Unemployment, youth and the economy
[pullquote]Spending a lot of valuable time to master complex formulas and concepts to end up as a boda boda rider is not amusing.[/pullquote]
Steve Biko wrote in Daily Nation that Kenyan youth have willingly chosen to suffer from dungeons of their laziness and ineptitude; that instead of either joining the informal sector or borrow loans from the government to start business enterprises, they desire to acquire a lifestyle of “playing PS, going out and drinking and eating weed cookie as they tweet and facebook”. I agree with Steve on a number of points that he raises especially on the point that self employment in businesses and informal sector offers opportunity to reduce unemployment rate among young people that stand at 48%. This figure translates roughly to 12 million unemployed youth.
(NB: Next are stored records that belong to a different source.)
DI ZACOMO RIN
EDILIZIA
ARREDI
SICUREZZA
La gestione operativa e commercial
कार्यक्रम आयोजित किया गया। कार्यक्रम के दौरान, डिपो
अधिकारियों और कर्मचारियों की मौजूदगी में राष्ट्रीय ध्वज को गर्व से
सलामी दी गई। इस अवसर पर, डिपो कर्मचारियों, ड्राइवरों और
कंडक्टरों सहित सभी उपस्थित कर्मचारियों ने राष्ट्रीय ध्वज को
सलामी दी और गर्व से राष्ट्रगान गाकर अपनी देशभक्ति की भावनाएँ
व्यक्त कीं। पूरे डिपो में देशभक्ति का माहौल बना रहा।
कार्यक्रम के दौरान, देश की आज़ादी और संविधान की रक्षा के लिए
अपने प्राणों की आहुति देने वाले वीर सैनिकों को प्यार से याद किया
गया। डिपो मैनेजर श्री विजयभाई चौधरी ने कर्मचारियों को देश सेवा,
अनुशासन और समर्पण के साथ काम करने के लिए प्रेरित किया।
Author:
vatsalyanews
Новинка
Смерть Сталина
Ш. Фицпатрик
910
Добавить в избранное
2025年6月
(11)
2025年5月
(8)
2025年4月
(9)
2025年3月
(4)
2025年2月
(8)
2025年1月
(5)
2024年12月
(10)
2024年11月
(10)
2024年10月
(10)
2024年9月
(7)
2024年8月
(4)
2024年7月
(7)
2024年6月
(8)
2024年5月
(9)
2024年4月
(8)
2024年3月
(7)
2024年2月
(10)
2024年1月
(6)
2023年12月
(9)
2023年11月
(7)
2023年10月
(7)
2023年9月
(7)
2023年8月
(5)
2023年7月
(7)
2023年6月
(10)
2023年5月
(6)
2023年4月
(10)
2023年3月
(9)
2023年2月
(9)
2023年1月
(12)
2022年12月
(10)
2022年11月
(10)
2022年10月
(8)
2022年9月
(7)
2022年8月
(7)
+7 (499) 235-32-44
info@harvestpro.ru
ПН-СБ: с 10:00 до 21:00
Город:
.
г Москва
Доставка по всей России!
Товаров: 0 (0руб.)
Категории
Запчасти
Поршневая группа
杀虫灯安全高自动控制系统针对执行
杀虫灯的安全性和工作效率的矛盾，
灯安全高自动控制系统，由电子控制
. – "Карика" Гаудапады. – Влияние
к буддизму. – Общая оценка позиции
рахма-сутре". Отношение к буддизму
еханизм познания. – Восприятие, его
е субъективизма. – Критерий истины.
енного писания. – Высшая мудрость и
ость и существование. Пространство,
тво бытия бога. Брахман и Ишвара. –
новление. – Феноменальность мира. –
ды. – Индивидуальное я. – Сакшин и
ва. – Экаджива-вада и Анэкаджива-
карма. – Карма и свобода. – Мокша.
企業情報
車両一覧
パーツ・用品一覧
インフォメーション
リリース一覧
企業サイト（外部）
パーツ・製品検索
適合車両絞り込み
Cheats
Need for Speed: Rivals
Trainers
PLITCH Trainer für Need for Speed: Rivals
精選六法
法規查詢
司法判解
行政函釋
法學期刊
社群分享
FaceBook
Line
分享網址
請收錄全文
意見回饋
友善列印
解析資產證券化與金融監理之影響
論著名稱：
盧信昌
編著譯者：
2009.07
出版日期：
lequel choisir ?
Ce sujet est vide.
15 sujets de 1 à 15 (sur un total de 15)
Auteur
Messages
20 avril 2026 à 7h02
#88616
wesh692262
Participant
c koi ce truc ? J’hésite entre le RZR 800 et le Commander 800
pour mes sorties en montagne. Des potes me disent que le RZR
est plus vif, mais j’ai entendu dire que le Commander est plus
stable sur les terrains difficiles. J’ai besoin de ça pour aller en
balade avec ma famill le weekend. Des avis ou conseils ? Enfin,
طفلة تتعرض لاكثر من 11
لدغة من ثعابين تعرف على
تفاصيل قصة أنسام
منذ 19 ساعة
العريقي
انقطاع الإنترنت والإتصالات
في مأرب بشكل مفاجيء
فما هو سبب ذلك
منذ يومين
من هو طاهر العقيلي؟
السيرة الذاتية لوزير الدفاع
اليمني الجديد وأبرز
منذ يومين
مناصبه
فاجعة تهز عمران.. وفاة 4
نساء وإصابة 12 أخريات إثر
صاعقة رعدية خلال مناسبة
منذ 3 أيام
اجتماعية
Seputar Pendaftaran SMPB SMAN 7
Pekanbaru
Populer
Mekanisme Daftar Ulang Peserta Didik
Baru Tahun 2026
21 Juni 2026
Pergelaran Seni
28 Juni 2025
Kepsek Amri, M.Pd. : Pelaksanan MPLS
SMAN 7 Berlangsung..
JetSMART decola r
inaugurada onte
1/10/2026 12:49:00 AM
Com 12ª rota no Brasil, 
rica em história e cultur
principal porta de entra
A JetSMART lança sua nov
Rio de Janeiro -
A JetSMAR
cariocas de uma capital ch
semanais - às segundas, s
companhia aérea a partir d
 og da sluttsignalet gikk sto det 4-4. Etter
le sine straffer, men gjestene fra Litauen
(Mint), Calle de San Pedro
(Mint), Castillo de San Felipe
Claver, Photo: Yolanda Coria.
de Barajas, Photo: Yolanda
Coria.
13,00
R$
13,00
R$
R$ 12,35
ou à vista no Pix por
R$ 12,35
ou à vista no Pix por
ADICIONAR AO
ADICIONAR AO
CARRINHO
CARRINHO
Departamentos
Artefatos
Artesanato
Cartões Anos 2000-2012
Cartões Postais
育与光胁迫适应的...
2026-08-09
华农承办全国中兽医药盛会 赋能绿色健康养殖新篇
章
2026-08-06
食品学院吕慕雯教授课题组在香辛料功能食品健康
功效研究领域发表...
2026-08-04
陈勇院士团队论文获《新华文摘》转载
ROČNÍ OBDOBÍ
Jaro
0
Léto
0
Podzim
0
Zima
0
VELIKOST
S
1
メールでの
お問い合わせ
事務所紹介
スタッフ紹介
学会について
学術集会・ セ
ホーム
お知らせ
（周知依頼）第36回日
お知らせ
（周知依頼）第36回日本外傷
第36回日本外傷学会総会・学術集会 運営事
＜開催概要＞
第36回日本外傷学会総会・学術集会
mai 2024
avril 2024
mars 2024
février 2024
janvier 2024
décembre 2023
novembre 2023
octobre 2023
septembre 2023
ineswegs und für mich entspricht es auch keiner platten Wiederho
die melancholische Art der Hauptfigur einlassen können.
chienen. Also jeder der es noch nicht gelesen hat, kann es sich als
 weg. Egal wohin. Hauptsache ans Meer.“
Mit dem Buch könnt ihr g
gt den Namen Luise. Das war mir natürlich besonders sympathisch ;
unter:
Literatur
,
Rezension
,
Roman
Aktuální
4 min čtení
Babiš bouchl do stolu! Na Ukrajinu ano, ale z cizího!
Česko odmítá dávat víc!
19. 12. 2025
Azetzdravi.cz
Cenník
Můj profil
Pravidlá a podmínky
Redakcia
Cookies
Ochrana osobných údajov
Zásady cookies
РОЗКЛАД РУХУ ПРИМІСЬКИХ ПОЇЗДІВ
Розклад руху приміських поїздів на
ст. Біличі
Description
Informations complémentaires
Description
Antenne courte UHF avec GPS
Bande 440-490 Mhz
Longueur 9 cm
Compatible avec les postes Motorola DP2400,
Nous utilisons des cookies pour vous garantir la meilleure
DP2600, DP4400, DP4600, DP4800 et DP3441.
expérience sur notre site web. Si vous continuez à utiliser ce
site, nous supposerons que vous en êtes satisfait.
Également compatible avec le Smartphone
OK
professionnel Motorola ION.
However,what Steve did not discuss are the market forces that determine economic situations, which in turn determine the level of unemployment. The market forces (including relevant government policies and intervention strategies) dictate the willingness any entrepreneur will have to invest and create jobs. The economic situation that discourages big investors from establishing enterprises in an economy are also very likely to kill small businesses that can be set up. Actually small enterprises do not have the capacity to absorb shocks from unpredictable economy.
Secondly, it is important to forecast on the number of youths who can be absorbed in the informal sector. If each of the 12 million unemployed youth became small businesspersons, and the economy is not in a position to increase disposable income, then giving the youth hopes in informal sector is in vain. Also, assuming that 5% of the unemployed could successfully establish small enterprises to employ two other people, the level of unemployed would decrease by 15%, which would still leave over 10 million youths without jobs. When on the other hand economic growth is such that it attracts entrepreneurs to invest, then large scale investments will automatically create jobs, open up the markets, which will in turn generate demand for goods and services that the youth are more than willing to be associated with.
Instead of encouraging graduates to enter into businesses that non-schooled population can perform better at, the government should identify the sectors that are under developed, which, if invested in, will open up the job markets for the educated (or semi-educated) youth. One such sector is Information and Technology. I would like to repeat, spending a lot of valuable time to master complex formulas and concepts to end up as a boda boda rider is not amusing.
In summary, well performing economies generate jobs in all sectors of the economy due to increased disposable income and money circulation. An under-performing economy will always generate higher unemployment rates, and the victims of such economic decline should not be vilified.